Más allá del límite marcado por los mapas del mundo conocido estaba el telón de las sombras
del que, se decía, ningún ser humano había regresado jamás.
Cuando Vermeer pintó el que se convirtió en uno de sus
más famosos cuadros, el mundo
era un lugar convulso y en cambio permanente. Si pudiéramos viajar en el tiempo
y mirar a través de cualquier ventana de un hogar de la Europa de aquella
época, ¿qué veríamos? Vermeer y sus contemporáneos fueron testigos de cambios
trascendentales en la historia del mundo. Si nos asomáramos a la calle desde
una ventana de Londres, veríamos tal vez una ciudad devastada por el paso de la
peste, que acabó con la vida de la quinta parte de sus habitantes, en el que
fue uno de los últimos golpes después de trescientos años de propagarse de
punta a punta del viejo continente. En aquellos años, las ideas de René
Descartes acerca de la sede del alma se debatían en toda Europa, y el
conocimiento de la naturaleza y del hombre estaba en plena ebullición. La
revolución darwiniana estaba aún muy lejos en el futuro, pero el camino hacia la comprensión
del mundo a
través del método científico se abría paso con rapidez.
Pero detengámonos de nuevo en el cuadro y en su
personaje central. El rostro del cartógrafo ha sido asociado al coetáneo de
Vermeer, el famoso científico Anton van Leeuwenhoek,
a quien debemos la invención del microscopio. Ambos vivían en la ciudad de Delft, en la que habían nacido el mismo año y no es
sorprendente que ambos compartieran intereses comunes en ciencia y arte.
Algunos estudiosos creen que el cuadro fue de hecho un encargo del mismo Leeuwenhoek. En cualquier caso, sabemos que este último
actuó como ejecutor del testamento de Vermeer. Leeuwenhoek
revolucionó la biología con la introducción del microscopio.

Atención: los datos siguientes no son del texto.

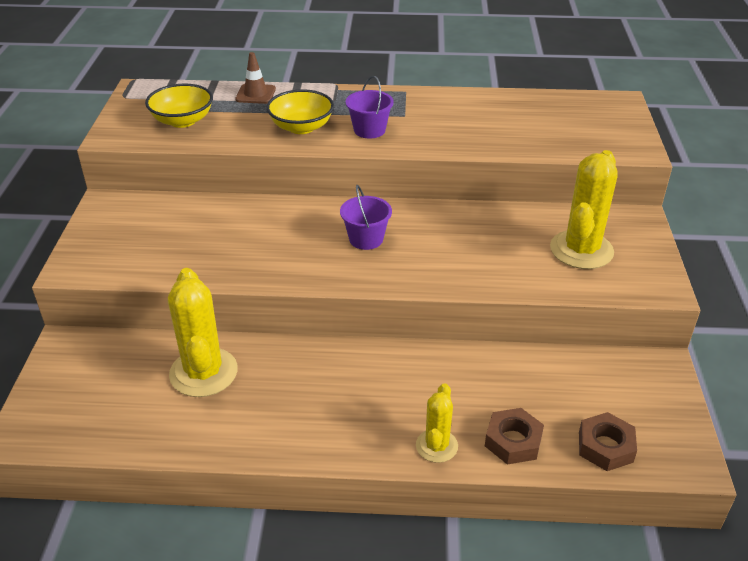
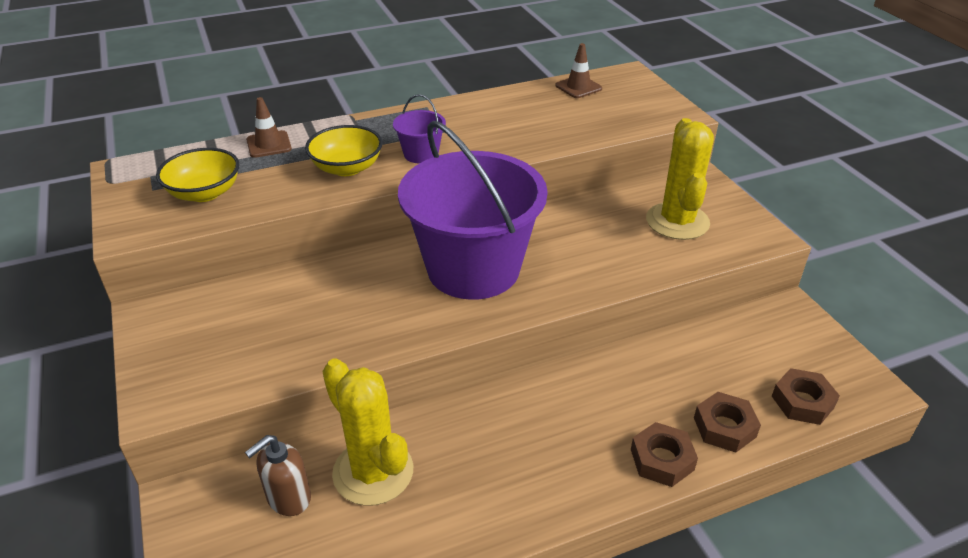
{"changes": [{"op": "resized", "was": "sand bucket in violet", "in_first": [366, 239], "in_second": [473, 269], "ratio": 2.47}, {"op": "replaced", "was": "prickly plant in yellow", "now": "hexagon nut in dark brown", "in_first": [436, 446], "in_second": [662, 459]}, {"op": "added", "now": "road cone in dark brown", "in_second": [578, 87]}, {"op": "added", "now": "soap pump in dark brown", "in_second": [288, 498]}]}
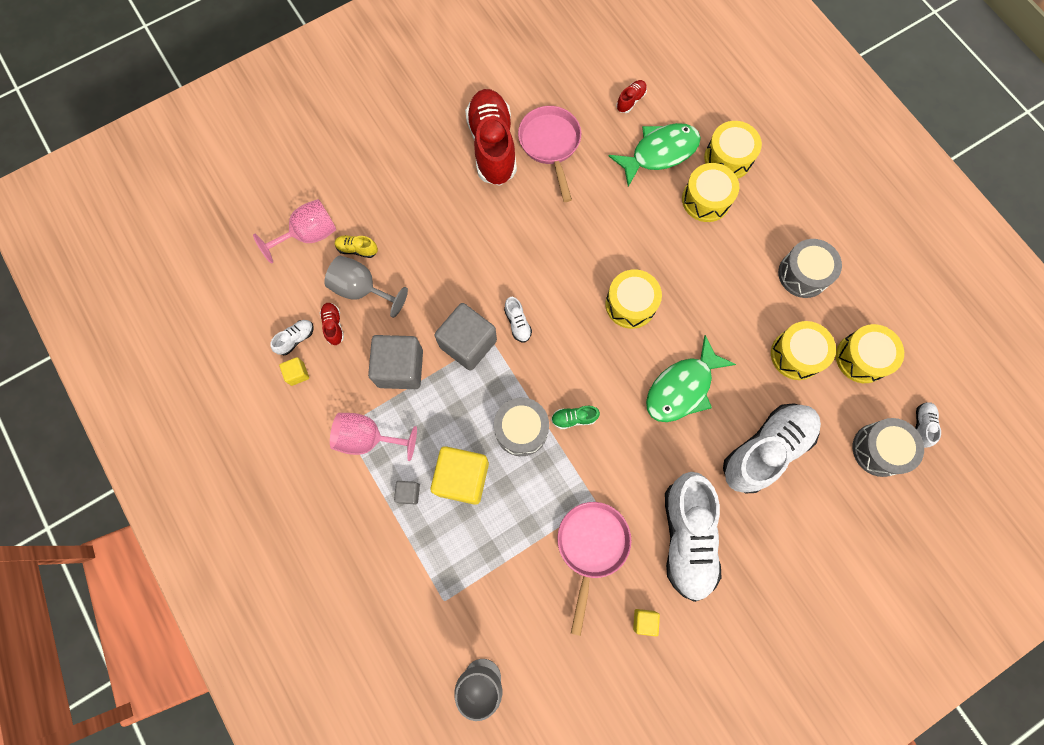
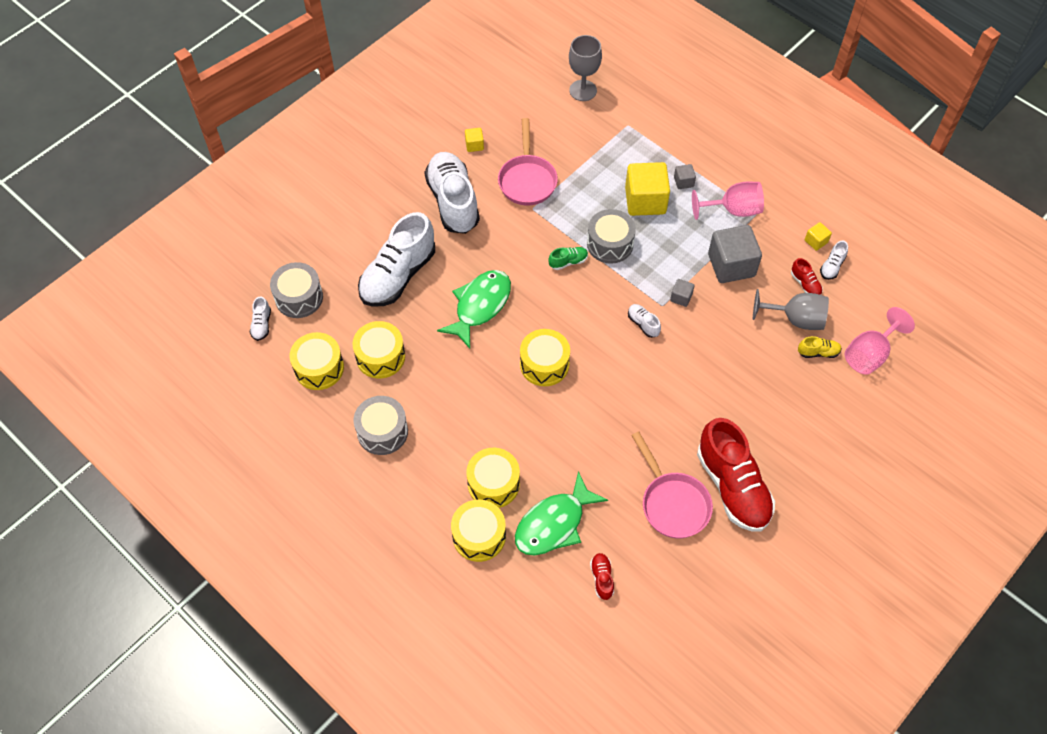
{"changes": [{"op": "turned", "was": "lace-up shoe in crimson", "in_first": [630, 100], "in_second": [602, 578], "clockwise": 150}, {"op": "resized", "was": "cube in ash-grey", "in_first": [468, 343], "in_second": [681, 297], "ratio": 0.45}]}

Este instrumento
brindaba la posibilidad de observar el
mundo a una escala antes inaccesible, y la visión que ofrecía
era sorprendente. Los organismos vivos se componían de pequeñas unidades
básicas e incluso una gota de agua, aparentemente inerte, estaba llena de
formas de vida nunca vistas hasta entonces. A lo largo de aquellos años Leeuwenhoek descubrió los glóbulos rojos de la sangre, los
capilares y la existencia de las bacterias. Pero lo más importante en esta historia es la
observación de una nueva unidad básica de la vida: la célula. Lo vivo
adquiría así una nueva dimensión: la existencia del mundo celular sugería que,
al igual que los átomos de la materia, la materia viviente también poseía unos
ladrillos mínimos con los que se construían árboles, peces o seres humanos. El estudio de la vida
experimentó un giro de 180 grados y, sin saberlo, Leeuwenhoek
y otros científicos, como Robert Hooke, pusieron las bases para el estudio de la vida a
partir de sus unidades fundamentales. Mediante sus estudios, estos científicos
pusieron en duda la hipótesis reinante sobre la generación espontánea, que
afirmaba que la vida podía aparecer sin más a partir de la materia inerte. Por
ejemplo, las moscas surgían espontáneamente de la carne en descomposición o los
ratones (literalmente) del trigo húmedo. El holandés comprobó por sí mismo que
centenares de pequeños organismos surgían del interior de huevos minúsculos que
escapaban a la percepción del ojo desnudo.